WORK INSTRUCTIONS: An exact restatement of the records below is expected.

[Items listed in a dataset]
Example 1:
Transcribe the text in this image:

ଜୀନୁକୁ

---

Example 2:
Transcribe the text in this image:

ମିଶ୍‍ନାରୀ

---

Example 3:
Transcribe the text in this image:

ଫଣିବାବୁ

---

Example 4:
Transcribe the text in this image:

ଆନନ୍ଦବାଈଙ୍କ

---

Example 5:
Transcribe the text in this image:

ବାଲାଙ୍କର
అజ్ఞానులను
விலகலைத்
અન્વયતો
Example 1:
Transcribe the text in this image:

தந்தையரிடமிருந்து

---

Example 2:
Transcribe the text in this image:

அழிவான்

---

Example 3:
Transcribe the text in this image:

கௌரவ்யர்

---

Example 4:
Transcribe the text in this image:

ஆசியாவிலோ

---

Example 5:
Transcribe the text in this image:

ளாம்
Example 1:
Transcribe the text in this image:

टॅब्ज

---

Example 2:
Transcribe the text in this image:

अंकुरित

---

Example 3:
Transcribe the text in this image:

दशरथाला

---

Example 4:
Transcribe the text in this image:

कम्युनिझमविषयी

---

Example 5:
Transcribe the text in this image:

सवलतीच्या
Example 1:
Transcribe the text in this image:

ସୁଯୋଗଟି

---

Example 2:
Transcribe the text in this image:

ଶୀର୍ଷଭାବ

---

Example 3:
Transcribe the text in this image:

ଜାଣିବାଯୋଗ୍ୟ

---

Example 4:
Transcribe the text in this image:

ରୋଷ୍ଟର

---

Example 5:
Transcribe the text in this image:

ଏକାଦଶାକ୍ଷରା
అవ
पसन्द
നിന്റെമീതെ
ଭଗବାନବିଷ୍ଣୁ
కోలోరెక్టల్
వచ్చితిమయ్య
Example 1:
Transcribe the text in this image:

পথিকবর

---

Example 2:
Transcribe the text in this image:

ANSWER AREA:
Example 1:
Transcribe the text in this image:

ଜୀନୁକୁ

---

Example 2:
Transcribe the text in this image:

ମିଶ୍‍ନାରୀ

---

Example 3:
Transcribe the text in this image:

ଫଣିବାବୁ

---

Example 4:
Transcribe the text in this image:

ଆନନ୍ଦବାଈଙ୍କ

---

Example 5:
Transcribe the text in this image:

ବାଲାଙ୍କର
అజ్ఞానులను
விலகலைத்
અન્વયતો
Example 1:
Transcribe the text in this image:

தந்தையரிடமிருந்து

---

Example 2:
Transcribe the text in this image:

அழிவான்

---

Example 3:
Transcribe the text in this image:

கௌரவ்யர்

---

Example 4:
Transcribe the text in this image:

ஆசியாவிலோ

---

Example 5:
Transcribe the text in this image:

ளாம்
Example 1:
Transcribe the text in this image:

टॅब्ज

---

Example 2:
Transcribe the text in this image:

अंकुरित

---

Example 3:
Transcribe the text in this image:

दशरथाला

---

Example 4:
Transcribe the text in this image:

कम्युनिझमविषयी

---

Example 5:
Transcribe the text in this image:

सवलतीच्या
Example 1:
Transcribe the text in this image:

ସୁଯୋଗଟି

---

Example 2:
Transcribe the text in this image:

ଶୀର୍ଷଭାବ

---

Example 3:
Transcribe the text in this image:

ଜାଣିବାଯୋଗ୍ୟ

---

Example 4:
Transcribe the text in this image:

ରୋଷ୍ଟର

---

Example 5:
Transcribe the text in this image:

ଏକାଦଶାକ୍ଷରା
అవ
पसन्द
നിന്റെമീതെ
ଭଗବାନବିଷ୍ଣୁ
కోలోరెక్టల్
వచ్చితిమయ్య
Example 1:
Transcribe the text in this image:

পথিকবর

---

Example 2:
Transcribe the text in this image:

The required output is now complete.